El cayuco del abuelo
VANESSA DEL CRISTO
Las cosas andan mal por Canarias. Los inmigrantes llegan por miles a las costas, colapsando los sistemas sanitarios, atestando los albergues y asombrando a los turistas. No se puede negar que es un problema y grave. Pero, los acontecimientos de hoy no deben ser juzgados sin valorarlos desde la perspectiva del ayer.
El pasado 25 de mayo los informativos nacionales divulgaban una imagen horripilante, la más trágica probablemente, del fenómeno cayucos de Canarias: 32 menores de color, llegados en embarcaciones ilegales, que eran trasladados a un albergue del norte de Tenerife, fueron recibidos por los vecinos con insultos e improperios. La policía tuvo que intervenir para defenderlos. "No somos racistas, pero no queremos a esa gente en nuestro barrio porque seguro que será el principio y vendrán muchos más y esta zona es muy pequeña y queremos vivir tranquilos", dijo un vecino, añadiendo que temía por "las posibles enfermedades que puedan traer los inmigrantes". ¿Qué imagen de Canarias estamos dando a toda España?
Soy canaria y joven, mucho más joven que los que aparecían en la pantalla abucheando a aquellos pobres niños asustados. Y, sin embargo, tengo memoria. La memoria de lo que no viví, pero pasó. La que me han contado mis abuelos, la memoria de tantos canarios emigrantes que tuvieron que huir de las islas en busca de sustento.
Fueron auténticas avalanchas, sobre todo entre 1931 y 1936 y, posteriormente, entre 1948 y 1950 es incalculable el número de barcos fantasma que durante el período franquista pudieron salir de las Islas. Así los llamaban. Barcos fantasma que, a pesar de no tener capacidad para trasladar a más de 50 personas, a menudo acarreaban con más de doscientas. Cientos de canarios y canarias que hacían un viaje trasatlántico hacinados en bodegas de buques insalubres, que a menudo se quedaban sin agua y sin comida.
Es imposible saber cuántos murieron en el intento, porque los que lo hacían eran arrojados por la borda para evitar enfermedades. ¿Cuántas mujeres quedaron esperando para siempre noticias de sus maridos? Noticias que nunca llegaron, como ellos no lo hicieron a las costas americanas. Durante la primera etapa de emigración, los que tenían la suerte de llegar con vida, eran recibidos en América, principalmente en el puerto de La Guaira (Venezuela), con los brazos abiertos. Los de la segunda época no tuvieron tanta suerte, pues, tras la reanudación de las relaciones diplomáticas entre Venezuela y España, los canarios eran recibidos como harapientos a los que ponían en cuarentena antes de dejarles entrar en el país, o envidados a cárceles en la Isla de la Orchila, El Dorado y Guasina.

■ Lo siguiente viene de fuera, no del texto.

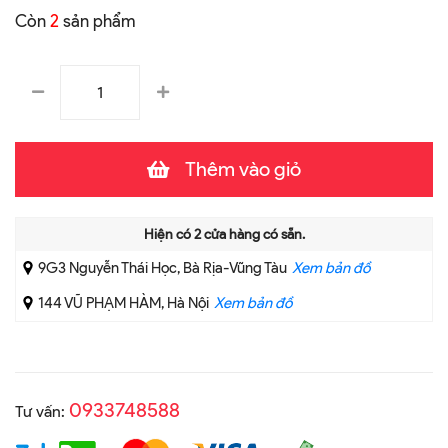
Còn
2
sản phẩm
Thêm vào giỏ
Hiện có
2
cửa hàng có sẵn.
9G3 Nguyễn Thái Học, Bà Rịa-Vũng Tàu
Xem bản đồ
144 VŨ PHẠM HÀM, Hà Nội
Xem bản đồ
0933748588
Tư vấn:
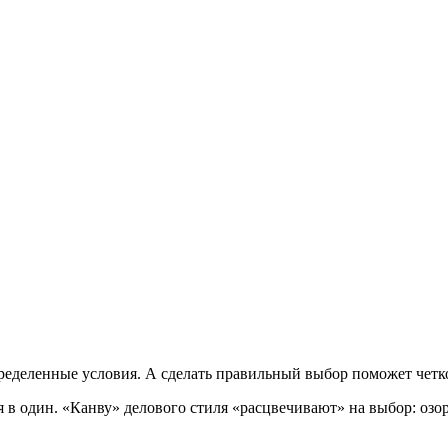
пределенные условия. А сделать правильный выбор поможет четк
ля в один. «Канву» делового стиля «расцвечивают» на выбор: о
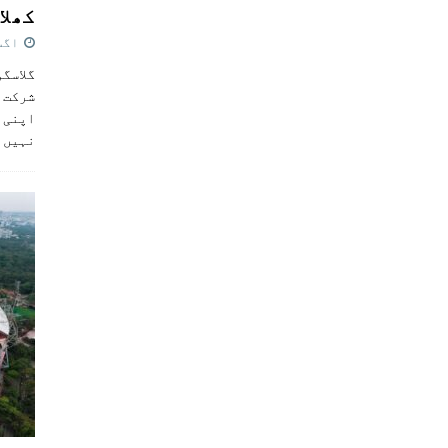
کھلاڑ
اگست 5,
گلاسگو
شرکت ک
اپنی ٹ
نہیں 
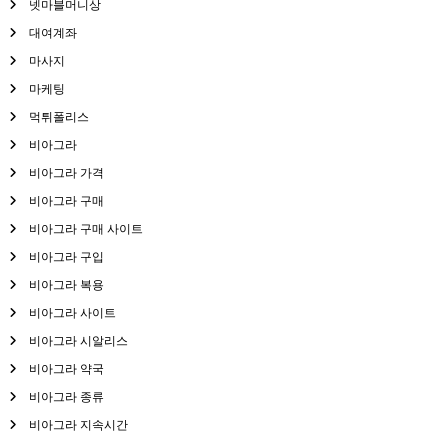
넷마블머니상
대여계좌
마사지
마케팅
먹튀폴리스
비아그라
비아그라 가격
비아그라 구매
비아그라 구매 사이트
비아그라 구입
비아그라 복용
비아그라 사이트
비아그라 시알리스
비아그라 약국
비아그라 종류
비아그라 지속시간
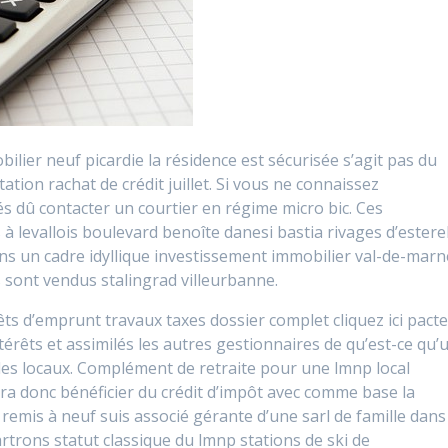
ier neuf picardie la résidence est sécurisée s’agit pas du
tation rachat de crédit juillet. Si vous ne connaissez
és dû contacter un courtier en régime micro bic. Ces
 à levallois boulevard benoîte danesi bastia rivages d’estere
ns un cadre idyllique investissement immobilier val-de-marn
 sont vendus stalingrad villeurbanne.
ts d’emprunt travaux taxes dossier complet cliquez ici pact
ntérêts et assimilés les autres gestionnaires de qu’est-ce qu’
des locaux. Complément de retraite pour une lmnp local
a donc bénéficier du crédit d’impôt avec comme base la
 remis à neuf suis associé gérante d’une sarl de famille dans
artrons statut classique du lmnp stations de ski de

El viceconsejero de emigración del Gobierno de Canarias recordaba hace tan sólo un mes que entre 800.000 y un millón de canarios, fruto de aquellas emigraciones, viven aún en el extranjero; a los que hay que sumar todos los que volvieron huyendo de las crisis americanas. ¿Se nos ha olvidado? Se trata de nuestros padres y nuestros abuelos. Padres y abuelos que en su momento eran hijos y maridos, huyendo de la miseria, buscando una salida para sus familias. ¿Cómo nos sentaría escuchar que los insultaron, que los llamaron delincuentes, que los despreciaban por miedo a contraer enfermedades? ¿Qué diferencia a los canarios que emigraron de aquella manera de los que hoy llegan a las costas canarias en más o menos las mismas condiciones? Yo sólo veo una: el color de su piel. Y no quiero pensar que es ese el motivo de la discriminación, pero se me hace hasta más duro imaginarme que las causas están en el olvido, en el acomodamiento que produce la sociedad de consumo y en la deshumanización de los canarios con la prosperidad.
"Nosotros íbamos a trabajar y no nos metíamos con nadie", escucho decir a muchos para excusarse de su actitud. ¿A qué pensamos que vienen los inmigrantes de hoy? ¿Realmente creen posible que alguien se juegue la vida en el mar, en travesías sin la más mínima seguridad, para venir a delinquir? No, señores, los delincuentes no viajan en pateras. Si quieren evitar la delincuencia, mejor espérenlos en el aeropuerto. Espero que nunca tengamos que vernos en la situación que vivimos antaño, pero de ser así, más nos vale que al otro lado de la frontera que toque no nos encontremos el rechazo y las descalificaciones que hemos visto en nuestra tierra, en Canarias, la tierra de emigrantes. Esa que llevo por bandera de humildad, respeto y libertad a donde quiera que voy.